Geese

Meidum geese

Meidum geese
Mastaba of Nefermaat
Source: Excerpt, TourEgypt site

    The first god, sometimes equated with Amen, was said to have emerged from a goose egg. Amen is at times even given the form of a goose, as are also Geb and Ptah, and as such referred to as the great honker. During the Greco-Roman period Harpocrates was given attributes of the goose. Geese

Three goose varieties. From top to bottom the Hp-goose, the rA-goose (Anser anser) and the px.t-goose.
Tomb of Ty, Saqqara
M. A. Murray, Saqqara Mastabas, Egyptian Research Account XI, Plate V

    A few species of geese are indigenous to Egypt.
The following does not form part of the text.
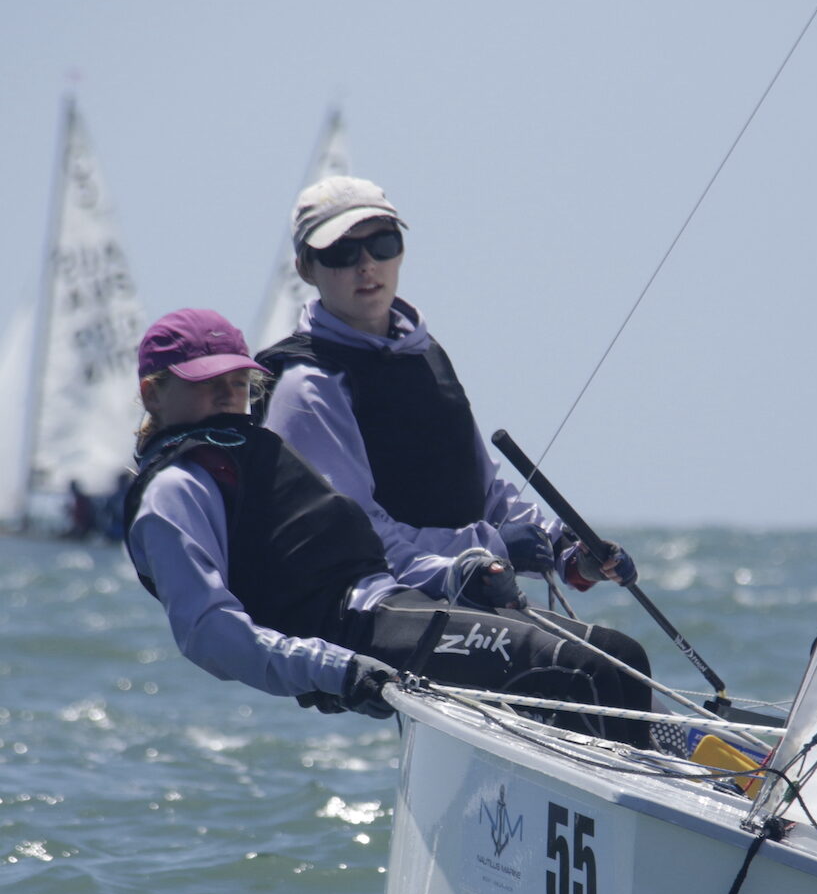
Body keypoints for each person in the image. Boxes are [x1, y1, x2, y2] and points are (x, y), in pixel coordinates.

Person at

Depictions of the greylag goose (anser anser), of a smallish Branta goose (red-breasted goose, branta ruficollis), and the larger White-fronted goose (Anser albifrons) have been found at Meidum.
    Domesticated geese were widely grown, for their meat, possibly for their eggs and certainly as sacrificial animals. Goose fat was probably occasionally also used for lubrication, though its mention in the Chester Beatty I papyrus where a lover offers all kinds of sacrifices to his beloved, among them A wild goose to the door-posts, its fat to the key is seemingly just that - a precious offering.
    Like other domesticated animals geese were driven home in the evenings after eating their fill in the local pond or canal and the lush meadows along them during the day
The goose returns from the pond,
When one comes to shut it in the yard.
The Instruction of Any
M. Lichtheim, Ancient Egyptian Literature, Vol.2 p.144
    They often had the run of the house despite their belligerent and mischievous character. A teacher describes his pupil thus:
You are worse than the goose of the shore, that is busy with mischief. It spends the summer destroying the dates, the winter destroying the seed-grain. It spends the balance of the year in pursuit of the cultivators. It does not let seed be cast to the ground without snatching it [in its fall (?)]. One cannot catch it by snaring. One does not offer it in the temple. The evil, sharpeyed bird that does no work!